---- EXTRACTO DE PÁGINA
Dos prólogos: 'Contra la renta básica' y 'El Método Podemos'

'Contra la renta básica'

Este libro[1] es a primera vista una paradoja, porque nadie apuesta por la renta básica como opción de política práctica relevante. De hecho, ni siquiera los neocomunistas de Podemos la esgrimen ya en su programa (o lo que sea) electoral. En consecuencia, que un economista de la talla de Juan Ramón Rallo, el investigador sobre el liberalismo más brillante de su generación, invierta tantas páginas en desmenuzar la renta básica semeja más bien una pérdida de tiempo, o un oblicuo homenaje al desenterrado Cervantes en su inminente cuarto centenario: el doctor Rallo, como Alonso Quijano, habría enloquecido, "del poco dormir y del mucho leer", y se habría lanzado contra un supuesto gigante que no es más que un vulgar molino.

Sin embargo, para tranquilidad de sus amigos y seguidores, y para copioso provecho del lector, el profesor Rallo está tan en sus cabales como siempre, y sólo se parece a don Quijote en su arrojo. Efectivamente, ha elegido como objetivo la renta básica no por su aplicabilidad en el terreno de los hechos, asunto que también aborda, sino especialmente porque "constituye la expresión más general y sofisticada posible de la redistribución estatal de la renta".

Nótese que los enemigos de la libertad la socavan mediante hábiles cápsulas ideológicas en dos terrenos distintos que cubren un amplio espectro de la acción estatal. El primer terreno es el asignativo, que ha absorbido por desgracia una apreciable sección del análisis económico, y que lleva a tantos economistas convencionales a creer a pies juntillas la fantasía de que los llamados "fallos del mercado" justifican de por sí la coacción política y legislativa. Pero incluso si los amigos de la libertad pueden sortear los market failures, han de preparase para el segundo terreno donde les espera un adversario diferente. En efecto, en ese campo la libertad no es atacada por razones de eficiencia técnica sino por razones de justicia y equidad.
--------
---- EXTRACTO DE DATOS
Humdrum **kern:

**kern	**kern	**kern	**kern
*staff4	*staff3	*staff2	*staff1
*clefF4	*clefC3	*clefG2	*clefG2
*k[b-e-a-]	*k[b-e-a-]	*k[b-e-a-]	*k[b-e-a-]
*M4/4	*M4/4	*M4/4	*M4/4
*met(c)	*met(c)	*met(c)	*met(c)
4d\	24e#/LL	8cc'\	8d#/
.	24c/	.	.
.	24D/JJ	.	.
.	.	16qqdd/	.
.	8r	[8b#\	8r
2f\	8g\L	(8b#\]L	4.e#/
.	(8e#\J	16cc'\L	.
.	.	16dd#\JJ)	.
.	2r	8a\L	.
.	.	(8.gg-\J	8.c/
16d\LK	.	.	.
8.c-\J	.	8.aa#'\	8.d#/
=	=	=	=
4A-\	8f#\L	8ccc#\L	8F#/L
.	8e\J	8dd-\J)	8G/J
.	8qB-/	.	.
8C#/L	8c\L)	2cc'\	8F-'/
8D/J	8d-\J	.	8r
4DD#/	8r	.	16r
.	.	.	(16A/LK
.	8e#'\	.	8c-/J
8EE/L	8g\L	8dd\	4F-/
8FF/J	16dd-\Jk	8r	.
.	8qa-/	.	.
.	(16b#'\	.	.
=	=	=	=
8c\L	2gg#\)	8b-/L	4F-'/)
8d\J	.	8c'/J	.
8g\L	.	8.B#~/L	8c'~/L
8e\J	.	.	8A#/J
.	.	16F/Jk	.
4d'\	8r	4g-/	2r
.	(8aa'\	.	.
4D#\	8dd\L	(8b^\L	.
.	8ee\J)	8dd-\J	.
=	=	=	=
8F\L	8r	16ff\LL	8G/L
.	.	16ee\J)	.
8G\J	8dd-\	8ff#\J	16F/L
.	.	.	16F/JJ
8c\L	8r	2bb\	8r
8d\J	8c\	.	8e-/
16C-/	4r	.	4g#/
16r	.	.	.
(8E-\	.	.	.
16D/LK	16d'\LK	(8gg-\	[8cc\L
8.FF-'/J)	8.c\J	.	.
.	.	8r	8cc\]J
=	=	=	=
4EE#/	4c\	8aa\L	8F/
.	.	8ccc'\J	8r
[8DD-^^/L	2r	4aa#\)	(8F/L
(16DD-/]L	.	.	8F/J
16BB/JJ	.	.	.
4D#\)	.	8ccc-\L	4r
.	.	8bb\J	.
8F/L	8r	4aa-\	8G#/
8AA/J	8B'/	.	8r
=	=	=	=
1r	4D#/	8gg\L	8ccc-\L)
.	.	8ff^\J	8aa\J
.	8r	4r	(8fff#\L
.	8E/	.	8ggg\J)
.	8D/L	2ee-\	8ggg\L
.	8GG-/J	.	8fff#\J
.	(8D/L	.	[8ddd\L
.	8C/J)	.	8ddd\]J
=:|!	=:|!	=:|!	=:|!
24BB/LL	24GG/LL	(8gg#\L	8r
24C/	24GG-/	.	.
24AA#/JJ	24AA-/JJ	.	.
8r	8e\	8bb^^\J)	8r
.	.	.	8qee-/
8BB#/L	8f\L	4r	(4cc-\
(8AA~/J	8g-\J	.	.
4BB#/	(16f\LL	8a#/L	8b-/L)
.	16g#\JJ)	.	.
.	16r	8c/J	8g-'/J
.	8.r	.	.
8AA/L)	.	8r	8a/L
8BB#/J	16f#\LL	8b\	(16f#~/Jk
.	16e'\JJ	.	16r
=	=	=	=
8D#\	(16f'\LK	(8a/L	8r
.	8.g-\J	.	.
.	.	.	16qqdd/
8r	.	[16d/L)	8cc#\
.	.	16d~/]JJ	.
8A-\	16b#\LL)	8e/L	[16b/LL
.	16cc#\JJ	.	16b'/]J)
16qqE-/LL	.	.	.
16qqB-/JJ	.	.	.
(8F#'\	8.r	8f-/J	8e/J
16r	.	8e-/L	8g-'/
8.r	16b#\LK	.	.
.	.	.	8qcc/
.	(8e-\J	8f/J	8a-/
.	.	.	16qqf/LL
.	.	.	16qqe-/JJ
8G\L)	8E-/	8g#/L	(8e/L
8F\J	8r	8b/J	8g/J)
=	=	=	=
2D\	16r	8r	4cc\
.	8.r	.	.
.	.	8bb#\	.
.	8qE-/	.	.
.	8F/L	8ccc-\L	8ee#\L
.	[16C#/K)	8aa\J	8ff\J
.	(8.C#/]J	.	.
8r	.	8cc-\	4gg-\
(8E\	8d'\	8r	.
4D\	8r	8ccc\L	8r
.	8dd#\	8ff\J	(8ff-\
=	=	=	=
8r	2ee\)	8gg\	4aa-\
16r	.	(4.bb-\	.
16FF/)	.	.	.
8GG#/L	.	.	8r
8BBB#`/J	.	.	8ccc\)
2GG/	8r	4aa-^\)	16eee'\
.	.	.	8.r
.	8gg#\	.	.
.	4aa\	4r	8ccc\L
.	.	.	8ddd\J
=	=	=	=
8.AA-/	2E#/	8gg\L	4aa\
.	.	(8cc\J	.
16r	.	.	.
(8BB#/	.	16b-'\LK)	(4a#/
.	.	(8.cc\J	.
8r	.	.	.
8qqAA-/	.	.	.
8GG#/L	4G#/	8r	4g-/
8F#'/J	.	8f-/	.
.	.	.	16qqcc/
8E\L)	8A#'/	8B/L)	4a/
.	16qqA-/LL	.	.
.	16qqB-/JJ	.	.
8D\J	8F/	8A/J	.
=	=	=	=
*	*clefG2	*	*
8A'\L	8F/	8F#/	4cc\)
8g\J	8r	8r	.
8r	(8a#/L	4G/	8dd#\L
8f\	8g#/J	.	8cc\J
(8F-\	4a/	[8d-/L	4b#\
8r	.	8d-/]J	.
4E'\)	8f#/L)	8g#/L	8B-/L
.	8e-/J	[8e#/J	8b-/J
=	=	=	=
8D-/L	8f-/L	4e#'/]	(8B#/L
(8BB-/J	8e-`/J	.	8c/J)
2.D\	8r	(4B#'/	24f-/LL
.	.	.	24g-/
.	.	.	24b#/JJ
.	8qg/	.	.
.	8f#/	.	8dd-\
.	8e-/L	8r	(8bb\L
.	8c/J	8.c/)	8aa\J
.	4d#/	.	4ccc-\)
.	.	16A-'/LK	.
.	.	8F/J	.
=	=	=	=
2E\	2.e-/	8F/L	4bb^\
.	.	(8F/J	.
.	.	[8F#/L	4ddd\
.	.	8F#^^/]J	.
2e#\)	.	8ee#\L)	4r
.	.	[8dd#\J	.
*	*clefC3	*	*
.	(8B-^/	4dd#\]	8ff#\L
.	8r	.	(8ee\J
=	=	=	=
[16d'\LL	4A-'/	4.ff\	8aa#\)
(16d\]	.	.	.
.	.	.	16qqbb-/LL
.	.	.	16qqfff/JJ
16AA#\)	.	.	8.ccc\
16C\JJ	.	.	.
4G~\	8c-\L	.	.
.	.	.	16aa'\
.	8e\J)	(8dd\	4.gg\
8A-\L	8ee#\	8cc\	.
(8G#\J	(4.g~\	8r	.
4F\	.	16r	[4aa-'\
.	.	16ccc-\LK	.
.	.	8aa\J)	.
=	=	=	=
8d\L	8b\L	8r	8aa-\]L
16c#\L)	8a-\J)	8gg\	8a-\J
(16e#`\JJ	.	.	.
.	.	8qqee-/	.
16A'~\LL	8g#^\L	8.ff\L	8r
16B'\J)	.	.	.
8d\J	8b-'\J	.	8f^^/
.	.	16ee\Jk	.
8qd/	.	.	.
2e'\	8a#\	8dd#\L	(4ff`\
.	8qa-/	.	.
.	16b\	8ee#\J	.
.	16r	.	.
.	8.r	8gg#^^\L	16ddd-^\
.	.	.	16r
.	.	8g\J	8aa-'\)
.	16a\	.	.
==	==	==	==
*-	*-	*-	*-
--------
**TAREAS PENDIENTES:**
#1 Reescriba de forma más breve el párrafo del prólogo sobre la renta básica que comienza con "Sin embargo, para tranquilidad de sus amigos", y conserve sus datos principales.
#2 Según el prólogo sobre la renta básica, ¿por qué razones se ataca la libertad en el segundo terreno?
#3 Prosiga el prólogo sobre la renta básica a partir de su última oración.

**RESPUESTAS REDACTADAS:**
#1 El profesor Rallo sigue tan cuerdo como siempre y solo se asemeja a don Quijote en su arrojo. Escogió la renta básica como objetivo no tanto por su aplicabilidad práctica, cuestión que también trata, sino porque "constituye la expresión más general y sofisticada posible de la redistribución estatal de la renta".

#2 Por razones de justicia y equidad, no de eficiencia técnica.

#3
Hace un siglo ambos terrenos eran defendidos con análogo denuedo: el capitalismo, aseguraban, no sólo era ineficaz sino además injusto, con lo que debía ser suprimido completamente y reemplazado por el socialismo. En este punto, en la aniquilación completa de la propiedad privada, le insistió Stalin a H. G. Wells en la entrevista que mantuvieron en 1934. El escritor inglés le apuntó al dictador ruso que la revolución no era siempre necesaria, y que gracias a políticos occidentales democráticos, intervencionistas y redistribuidores como Franklin Delano Roosevelt y su New Deal "está naciendo una economía planificada, una economía socialista".

A pesar del desdén del tirano bolchevique hacia las alternativas que combinaban socialismo y capitalismo, es decir, que no destruían totalmente la propiedad privada, han sido esas alternativas las que han preponderado, y el pensamiento político mayoritario en el mundo no es hoy el de la revolución socialista, y tampoco, por supuesto, el liberal, sino un híbrido que recuerda mucho más a John Stuart Mill que a Karl Marx.

Esto tiene bastante lógica: hay que ser muy fanático para defender el supuesto paraíso comunista después de los cien años que lleva su letal combinación de arrasadora pobreza económica y brutal violencia política.

En cambio, la mayoría sentencia a derecha e izquierda que lo bueno, lo noble, lo justo, lo avanzado, es que el Estado viole la propiedad privada pero no del todo, con lo que estamos en otro supuesto paraíso, aparentemente alcanzable, o al menos no tan groseramente falso como el comunista. Es el paraíso de nuestro tiempo, no el de Lenin sino el de Rawls, que preserva la potencia del mercado a la hora de crear riqueza, y la combina con la generosidad y la justicia de la redistribución a cargo de las autoridades, salvaguardando a la vez la libertad y la democracia. Eso explica que, así como hubo un tiempo cuando desde las tribunas comunistas se nos pregonaba que los espejos en los que debíamos contemplarnos eran Rusia, China o Cuba, hoy todo el mundo, comunista o no comunista, quiere ser... Dinamarca.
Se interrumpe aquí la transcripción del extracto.